Shortly after World War II, AGT returned to the area, buying out the Mannville Mutual Telephone Company, and securing direct connections with Edmonton and elsewhere. On 1 May 1965, automatic dialing was introduced to the Village and its hinterland with the use of one of the first underground cable systems to be installed in the province. As a result, the Mannville Telephone Exchange was closed. The building served for a while as the community library and has continued as a prominent historical feature of Main Street Mannville ever since.
In October 2009, the Manville Telephone Exchange was designated a Provincial Historic Resource. Its historical significance lies primarily in its provision of structural evidence of telecommunications in early Alberta.

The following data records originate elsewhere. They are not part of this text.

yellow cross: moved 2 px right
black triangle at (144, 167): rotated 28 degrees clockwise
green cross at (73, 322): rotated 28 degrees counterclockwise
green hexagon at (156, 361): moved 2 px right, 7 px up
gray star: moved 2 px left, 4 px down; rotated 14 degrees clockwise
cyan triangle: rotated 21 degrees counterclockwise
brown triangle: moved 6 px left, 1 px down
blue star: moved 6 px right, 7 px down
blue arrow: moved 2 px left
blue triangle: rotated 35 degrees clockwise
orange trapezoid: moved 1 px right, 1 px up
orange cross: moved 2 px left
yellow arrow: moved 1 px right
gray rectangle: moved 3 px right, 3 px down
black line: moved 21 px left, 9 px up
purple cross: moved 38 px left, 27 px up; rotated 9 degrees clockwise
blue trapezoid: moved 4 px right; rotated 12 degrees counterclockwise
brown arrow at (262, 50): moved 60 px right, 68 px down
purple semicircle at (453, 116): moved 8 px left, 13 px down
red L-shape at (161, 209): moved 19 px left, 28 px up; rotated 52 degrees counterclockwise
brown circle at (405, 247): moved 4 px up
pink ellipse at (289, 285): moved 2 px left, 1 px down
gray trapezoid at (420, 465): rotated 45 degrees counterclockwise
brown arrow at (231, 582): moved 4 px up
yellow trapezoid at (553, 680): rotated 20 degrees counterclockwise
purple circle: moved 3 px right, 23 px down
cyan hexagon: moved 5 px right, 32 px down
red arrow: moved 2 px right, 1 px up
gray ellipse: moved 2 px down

It is one of the oldest telephone exchange buildings in the province, at least of those buildings dedicated exclusively to telephone service. It is also a reminder of the early development of downtown Mannville, a major farming community in east central Alberta.
Written by: David Leonard, Historian
Visit the Alberta Register of Historic Places to learn more about the heritage value of the Alberta Government Telephones Exchange Building in Mannville. In order for a site to be designated a Provincial Historic Resource, it must possess province-wide significance. To properly assess the historic importance of a resource, a historian crafts a context document that situates a resource within its time and place and compares it to similar resources in other parts of the province. This allows staff to determine the importance of a resource to a particular theme, time, and place. Above, is some of the historical information used in the evaluation of the AGT Exchange Building.